» **REQUIRED ACTION**
Scan the records below for the line with "estimado en torno" and the line with "Dentro del panorama". Repeat those two lines and every line between them exactly, and nothing else.

[Page images and extracted text]

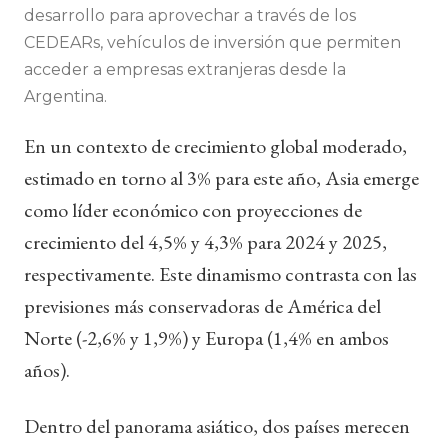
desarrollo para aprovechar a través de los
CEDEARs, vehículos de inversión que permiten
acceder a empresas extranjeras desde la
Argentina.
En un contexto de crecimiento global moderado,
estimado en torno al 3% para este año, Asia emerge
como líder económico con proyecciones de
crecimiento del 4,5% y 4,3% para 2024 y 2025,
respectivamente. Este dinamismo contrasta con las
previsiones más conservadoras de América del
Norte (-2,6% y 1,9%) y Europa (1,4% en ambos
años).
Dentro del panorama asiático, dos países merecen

...

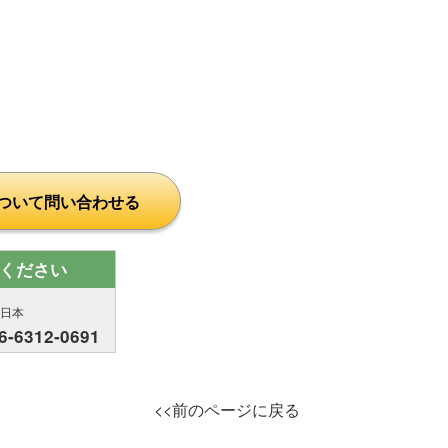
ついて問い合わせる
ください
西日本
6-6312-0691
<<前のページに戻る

--

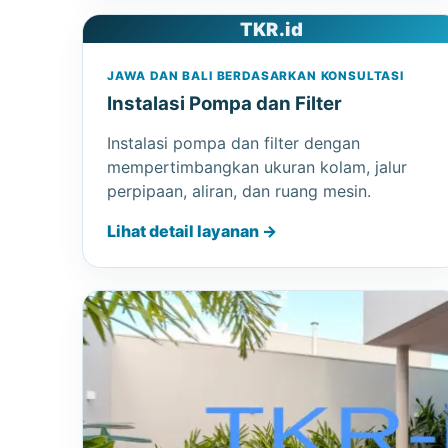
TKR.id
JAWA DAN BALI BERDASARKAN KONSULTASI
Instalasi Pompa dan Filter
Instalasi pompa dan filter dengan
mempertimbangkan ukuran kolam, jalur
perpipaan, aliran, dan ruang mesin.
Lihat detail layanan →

» **TASK RESPONSE**
estimado en torno al 3% para este año, Asia emerge
como líder económico con proyecciones de
crecimiento del 4,5% y 4,3% para 2024 y 2025,
respectivamente. Este dinamismo contrasta con las
previsiones más conservadoras de América del
Norte (-2,6% y 1,9%) y Europa (1,4% en ambos
años).
Dentro del panorama asiático, dos países merecen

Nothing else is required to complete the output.